**TASK INPUTS**
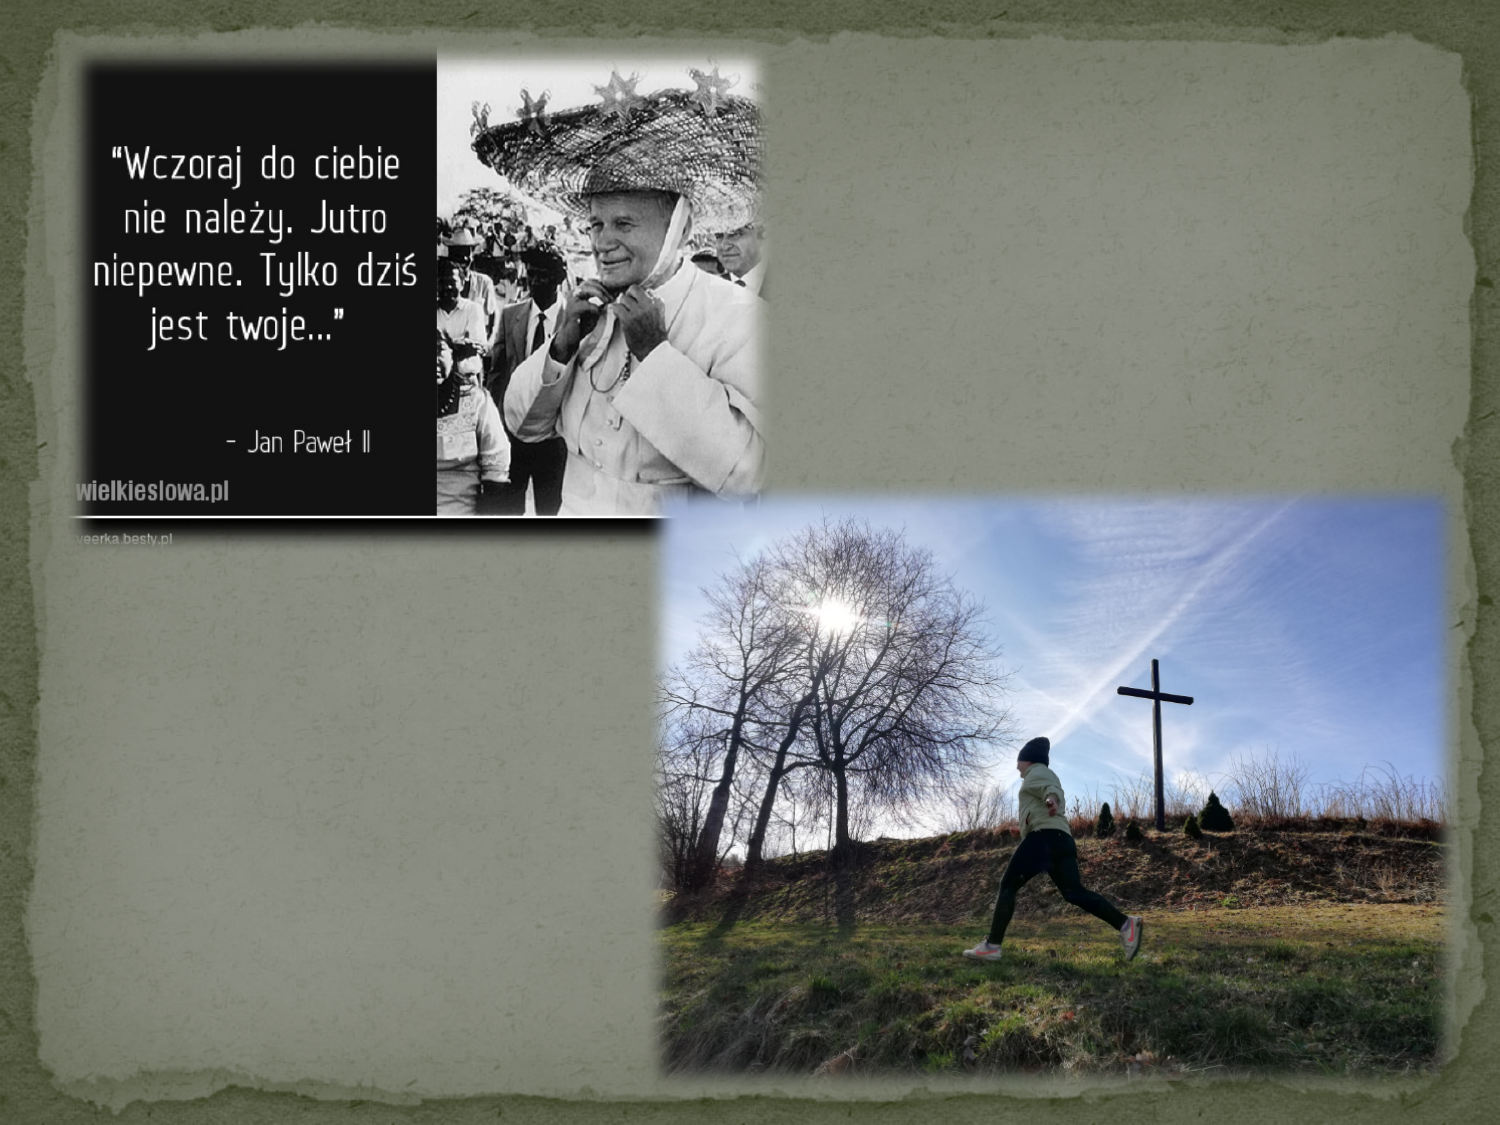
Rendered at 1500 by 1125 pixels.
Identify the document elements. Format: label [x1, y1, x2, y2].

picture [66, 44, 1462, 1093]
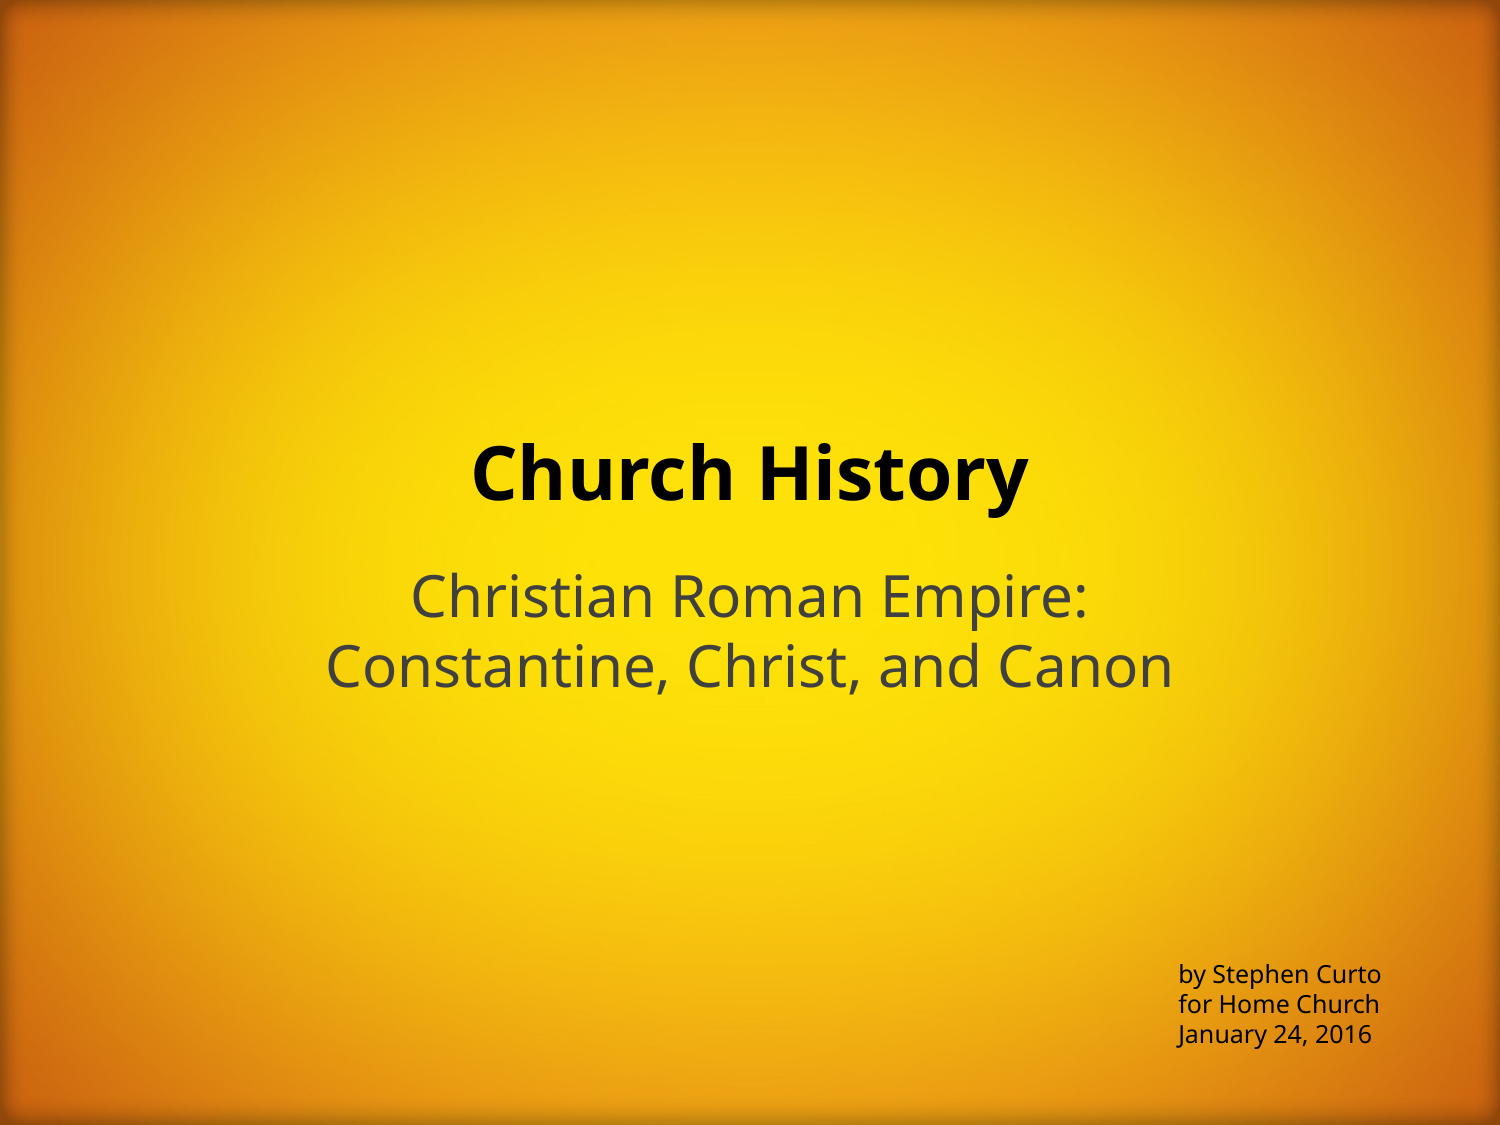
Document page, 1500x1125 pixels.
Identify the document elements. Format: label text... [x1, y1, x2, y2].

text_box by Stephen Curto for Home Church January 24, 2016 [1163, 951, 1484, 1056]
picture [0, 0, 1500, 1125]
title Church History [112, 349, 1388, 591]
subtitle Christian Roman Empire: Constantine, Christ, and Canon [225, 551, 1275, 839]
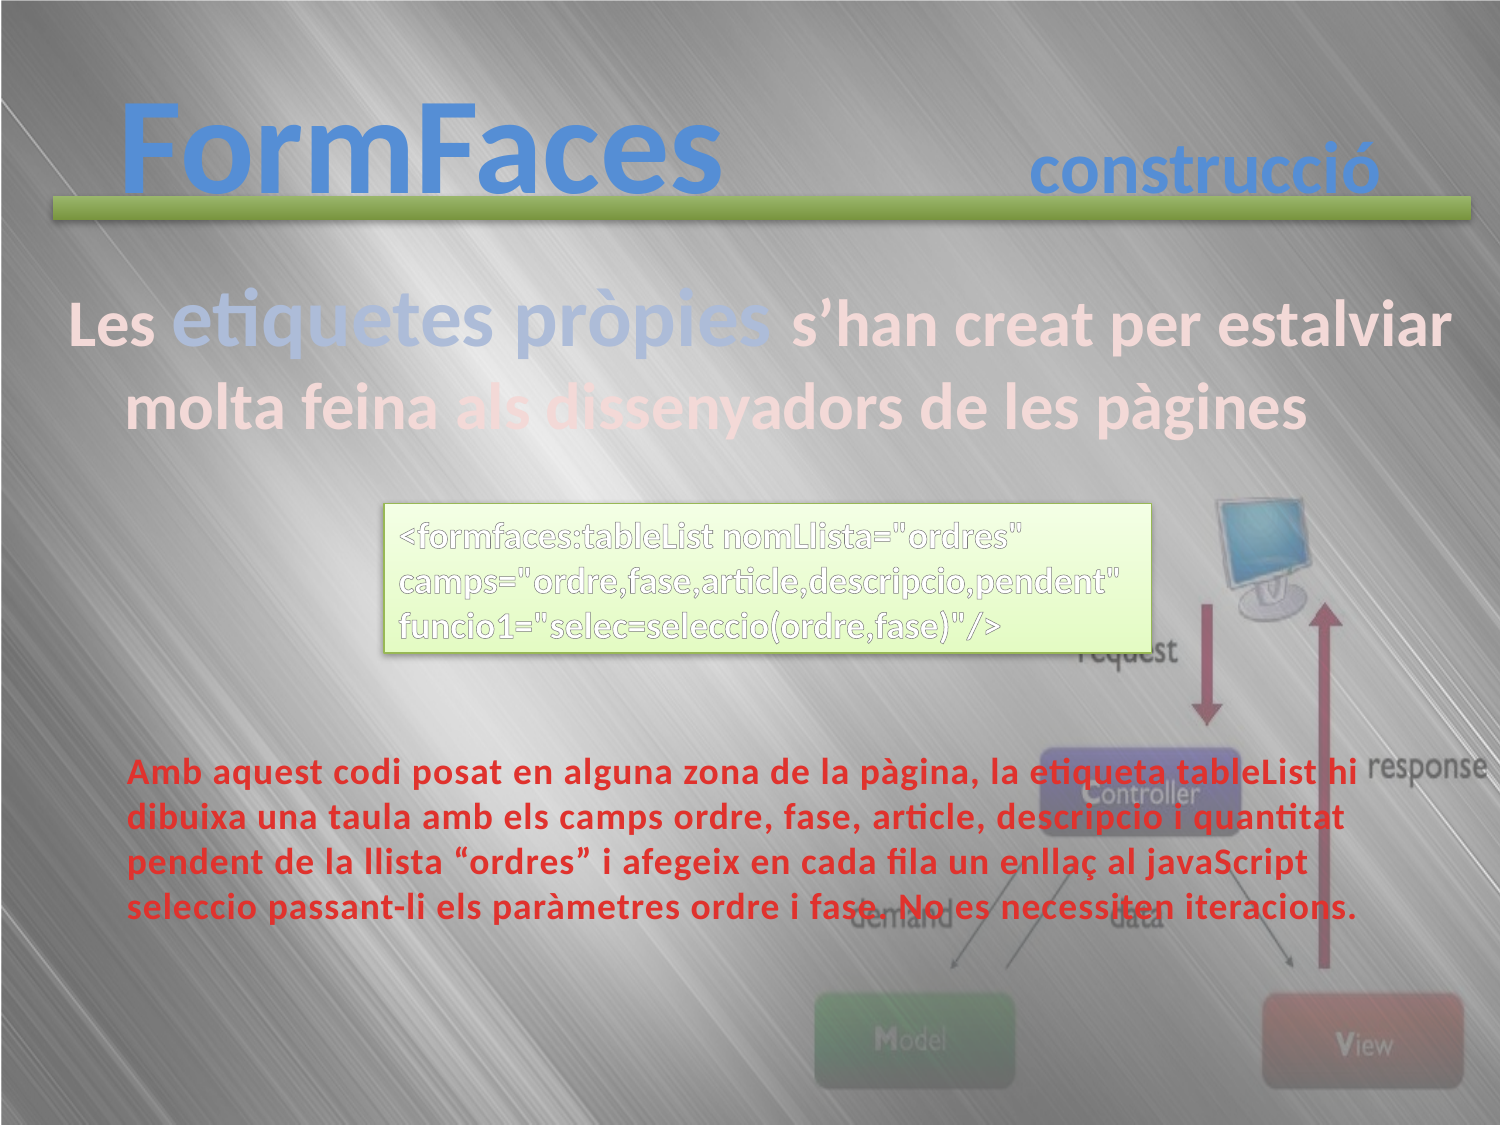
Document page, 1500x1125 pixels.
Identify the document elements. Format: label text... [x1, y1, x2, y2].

**EXERCISE DESCRIPTION**
Please output the records above exactly, without the pictures.

**TASK SOLUTION**
Rendered at 1500 by 1125 pixels.
Identify the document elements. Format: label [x1, y1, x2, y2].

picture [66, 44, 1462, 1093]
Document page, 1500x1125 pixels.
Identify the document elements. Format: label text... [x1, y1, x2, y2].

text_box by Stephen Curto for Home Church January 24, 2016 [1163, 951, 1484, 1056]
picture [0, 0, 1500, 1125]
title Church History [112, 349, 1388, 591]
subtitle Christian Roman Empire: Constantine, Christ, and Canon [225, 551, 1275, 839]
Document page, 1500x1125 pixels.
Identify the document elements. Format: label text... [x1, y1, x2, y2].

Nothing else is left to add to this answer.